======== Quoted text

Announcement

**Obscene_CNN** · 02 April 2013, 02:29 PM

You can do several things in assembler faster than you can in C for one main reason, you are not constrained by C's rules. For example in x86 assembler you can determine which of 4 values you have with only one compare. On just about all processor architectures you can return more than one value without using a pointer. In assembly you can also return a result without using a single register or memory by using condition flags. Try doing any of these with C.

You don't see assembly much in programs today. In CS (today) they place an emphasis on one single operation per function. With everything split up into tiny functions you can't truly leverage assembly's true power. Also with everything split up into tiny functions what gains you do get are overshadowed by function calling overhead. One reason why people don't bother to optimize their code today is the bottle neck in performance is this coding philosophy of doing a single operation per function. In other words if if a program spends less than 1% of its time in any function the most gain you can get by optimizing a function is less than 1%.

This problem is so bad that people don't even try to write fast tight code even in video drivers.

example of video driver code (changed to protect the identity of the guilty)

static int somechip_interp_flat(struct somechip_shader_ctx *ctx, int input)
{
int i, r;
struct some_gpu_bytecode_alu alu;

for (i = 0; i < 4; i++) {
memset(&alu, 0, sizeof(struct some_gpu_bytecode_alu));

alu.inst = SOME_ALU_INSTRUCTION_INTERP_LOAD_P0;

alu.dst.sel = ctx->shader->input[input].gpr;
alu.dst.write = 1;

alu.dst.chan = i;

alu.src[0].sel = SOME_ALU_SRC_PARAM_BASE + ctx->shader->input[input].lds_pos;
alu.src[0].chan = i;

if (i == 3)
alu.last = 1;
r = some_alu_bytecode_add_alu(ctx->bc, &alu);
if (r)
return r;
}
return 0;
}

How it should be written for performance

static int somechip_interp_flat(struct somechip_shader_ctx *ctx, int input)
{
int i, r;
struct some_gpu_bytecode_alu alu;

memset(&alu, 0, sizeof(struct some_gpu_bytecode_alu));

alu.inst = SOME_ALU_INSTRUCTION_INTERP_LOAD_P0;

alu.dst.sel = ctx->shader->input[input].gpr;
alu.dst.write = 1;

alu.src[0].sel = SOME_ALU_SRC_PARAM_BASE + ctx->shader->input[input].lds_pos;

for (i = 0; i < 4; i++) {

alu.dst.chan = i;

alu.src[0].chan = i;

if (i == 3)
alu.last = 1;
r = some_alu_bytecode_add_alu(ctx->bc, &alu);
if (unlikely(r))
break;
}
return r;
}

One might argue that its the shader code generated that is the important part. However slow CPU code and unneeded memory writes do delay the issue of the shader code to the gpu.

**Wildfire** · 02 April 2013, 02:45 PM

Originally posted by Obscene_CNN View Post

You can do several things in assembler faster than you can in C for one main reason, you are not constrained by C's rules. For example in x86 assembler you can determine which of 4 values you have with only one compare. On just about all processor architectures you can return more than one value without using a pointer. In assembly you can also return a result without using a single register or memory by using condition flags. Try doing any of these with C.

================
======== Source excerpt

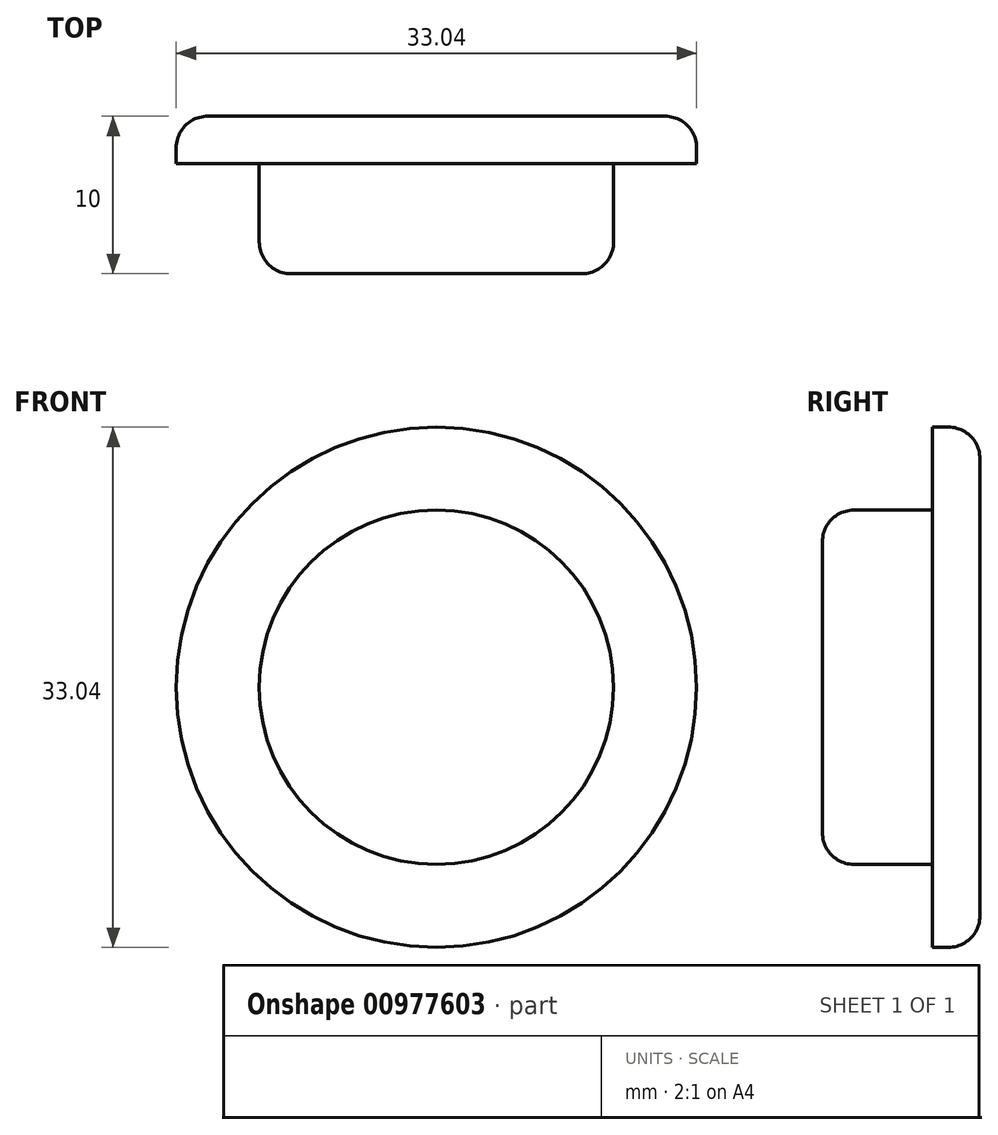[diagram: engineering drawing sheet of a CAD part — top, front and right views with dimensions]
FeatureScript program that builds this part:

================

*Written request A*:
In the forum thread on assembler versus C, what does the opening post say x86 assembler can determine with only one compare?
*Written request B*:
Continue the forum thread on assembler versus C from the point where it stops.

*Task answer A*:
Which of 4 values you have.

*Task answer B*:
You're comparing apples and oranges. Sure _you_ can't do that with C, because you don't have to. The question is, what can an optimizing compiler do with C? Do you know for a fact that a modern compiler doesn't use any of those tricks when compiling C to ASM/machine code?

**Obscene_CNN** · 02 April 2013, 03:11 PM

Originally posted by Wildfire View Post

You're comparing apples and oranges. Sure _you_ can't do that with C, because you don't have to. The question is, what can an optimizing compiler do with C? Do you know for a fact that a modern compiler doesn't use any of those tricks when compiling C to ASM/machine code?

I have never encountered one. Can you show me one that can? (GCC can't)

I know that they can't do the tricks on returning more than one variable because it violates the C spec and will clobber debuggers.

**GreatEmerald** · 02 April 2013, 03:59 PM

The philosophy of writing small functions is for readability and reusability sake. Sure, it's not easy to optimise that, but the vast majority of programs don't need to be optimised much anyway. While the gains from writing code faster, having it easily readable and portable far outweigh any benefits the additional optimisations would give.

Of course, in case of performance-critical tasks (kernel, graphics drivers, etc.) it could make sense to sacrifice that for additional speed, yes. But those are not common cases in the least.

**Qaz`** · 02 April 2013, 04:03 PM

Originally posted by ldesnogu View Post

Sorry but given that intrinsics are CPU/ISA-specific, you'd still have to port your code, which is the point of the article: what x86 code exists that needs ARM64 porting?

That was more a reply to the discussion on the general the general usefulness of asm today, but even so I sure would prefer porting intrinsics-code over pure asm. If I'm the one to choose approach I prefer writing an abstraction layer for intrinsic code with force-inlines and macros if I have a lot of simd-code and a new platform.

**gens** · 02 April 2013, 04:17 PM

Originally posted by GreatEmerald View Post

Of course, in case of performance-critical tasks (kernel, graphics drivers, etc.) it could make sense to sacrifice that for additional speed, yes. But those are not common cases in the least.

databases, parts of 3D engines (probably gonna be moved to opengl, but still), simulators and everything needing specialized loops that make a big % in performance
firefox and webkit/chrome have plenty loops in assembly
oh, and HPC benefits from knowing the execution time of a loop as it can remove the need for semaphores (or whatever they call em)

Kazushige Goto - Wikipedia

http://en.wikipedia.org/wiki/Kazushige_Goto

bdw, different algorithms are best for different cpu's/coprocessors so writing a generic code can make some platforms not achieve best performance at all

**Obscene_CNN** · 02 April 2013, 04:20 PM

Originally posted by GreatEmerald View Post

The philosophy of writing small functions is for readability and reusability sake. Sure, it's not easy to optimise that, but the vast majority of programs don't need to be optimised much anyway. While the gains from writing code faster, having it easily readable and portable far outweigh any benefits the additional optimisations would give.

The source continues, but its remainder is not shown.